Can we afford the Current Model of Medical Innovation?
Towards New Models of Innovation
Speech Eva Joly
I am very pleased to be here this morning to address such an important issue: global access to essential medicines. I am also very pleased to see that such an important topic attracts so many people!
On the eight Millennium Development Goals set out in 2000, three are directly linked to improvements in the health sector. After more than 10 years and after the high level conference this fall, the health situation of millions of people is still alarming, although some small improvements have been made. The economic and financial crisis has hit the poorest the hardest, making us fear for the worst. The crisis might undermine the modest progress made in the past years.

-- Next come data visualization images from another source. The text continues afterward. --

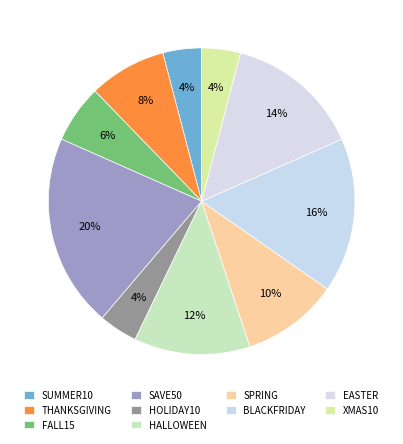

Count the number of slices in the pie.

10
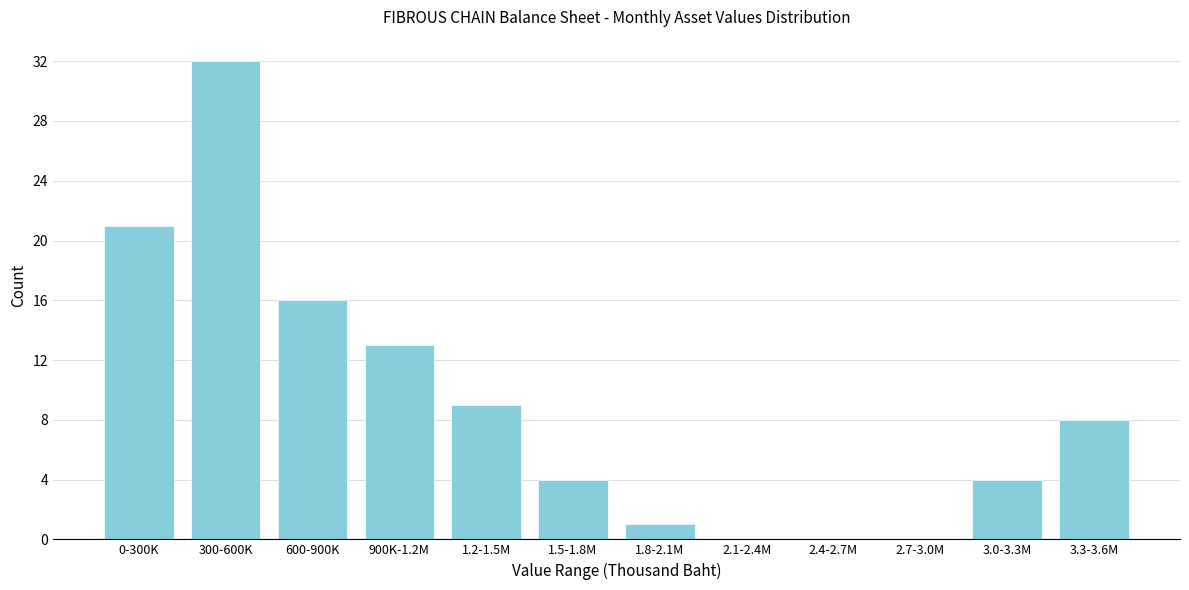

Reading left to right, list all the values displayed in this chart.

0-300K=21	300-600K=32	600-900K=16	900K-1.2M=13	1.2-1.5M=9	1.5-1.8M=4	1.8-2.1M=1	2.1-2.4M=0	2.4-2.7M=0	2.7-3.0M=0	3.0-3.3M=4	3.3-3.6M=8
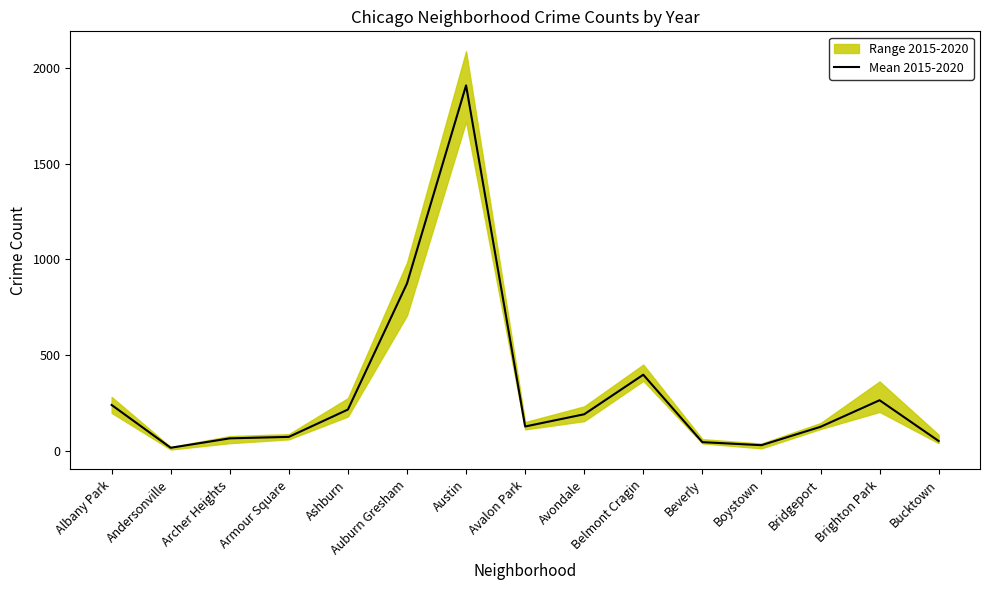

Which label corresponds to the largest value in the chart?

Austin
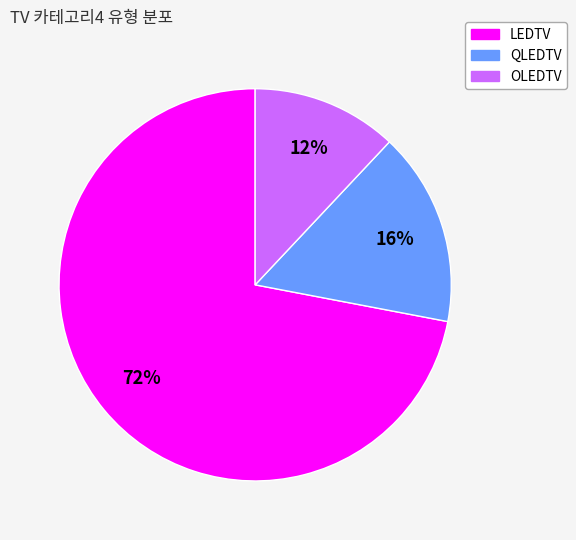

Count the number of slices in the pie.

3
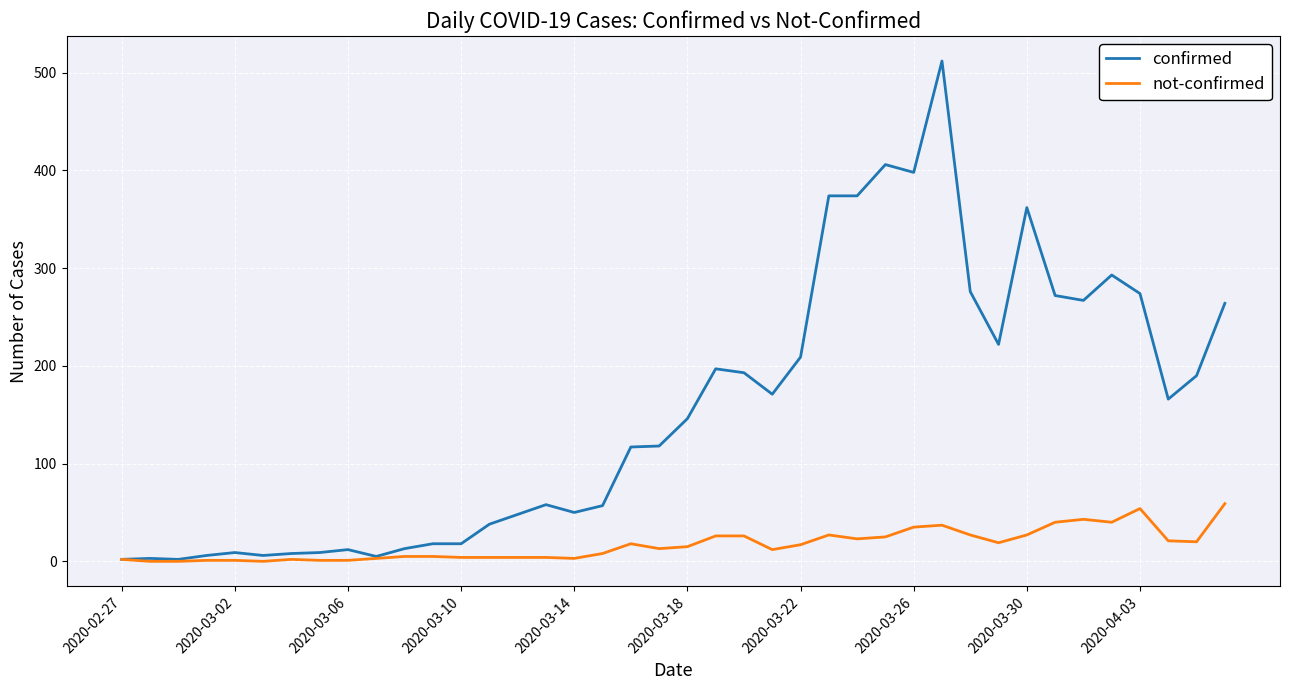

What is the average value of the confirmed series?

154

The economic crisis in developing countries comes in addition to the crisis related to medicines that they have been facing for years: one related to access to medicines, the other related to innovation.
On one hand, treatments are often too expensive for the poor. In 2010 we should expect that everyone with HIV/AIDS receives the medicines they need. Unfortunately this is not true. Despite a tenfold increase in the anti-retroviral treatment for HIV/AIDS in the last 5 years, less than 10% of people living with HIV/AIDS are access to anti-retroviral treatment. (oxfam)
On the other hand, endemic pathologies in poor countries are neglected by the pharmaceutical industry having no financial interest in it. This is a vicious circle: Markets in developing countries are not solvent; pharmaceutical companies cannot expect any profit there, no research is made and thus no new innovation on diseases hitting millions of people. As a consequence, Malaria still kills one child in the world every 30 seconds.
The problem with access to medicines in developing countries is far from being new. What’s new is that today, the extremely high costs of medicines has not only a dramatic impact on the people of developing countries. It also affects the economic viability of public health systems in the developed countries.
The financial and economic crisis has amplified inequalities and has turned – a basic right – health – into a luxury item – even in developed countries.
Several European countries have already been constrained to reducing public health system expenditures. Among measures aiming at cutting its debt, Greece recently cut the price of medicines by 21,5%. Spain decided last May to decrease the prices of patented prescription drugs by 23%. (The Spanish government expects to save roughly 1.3 billion euros. In a country with a pharmaceutical bill of 15 billion euros per year, this measure aims at strengthening the sustainability and balance of the Spanish national health system).
German parliament is also currently considering passing a law with the same objective.
The financial and economic crisis – although it has dramatic consequences – should be a starting point for the re-thinking of entirely new models of medical innovation.
This report is clear: our current model of medical innovation does not work. It not only failed to promote innovation but it also has become far too expensive for both developing and developed countries. The patent monopolies model which was supposed to be an incentive model generating innovation turned in to an obstacle. What was supposed to be its main advantage appeared to be its worst fault.
We need new models. And I have good news for you: the experts present here today have ideas and proposals on how to achieve it! This change of paradigm has already been quoted by the Council in its conclusions on the EUs role in Global Health in May 2010, as one of the solutions for the EU and the Member States to ensure that health innovation and intervention produces products and services that are accessible and affordable: it is exploring models that dissociate the cost of research and Development and the prices of medicines. In other words: de-link.
The solution is to break the bond between research financing and prices of medicines. To have two prices, one for Research & Development, another for the resulting medicines.
This system will allow undeveloped countries to achieve and go beyond the Millennium Development Goals 6 and developed countries to save their precious health systems.
Health is not a luxury, it’s a basic right.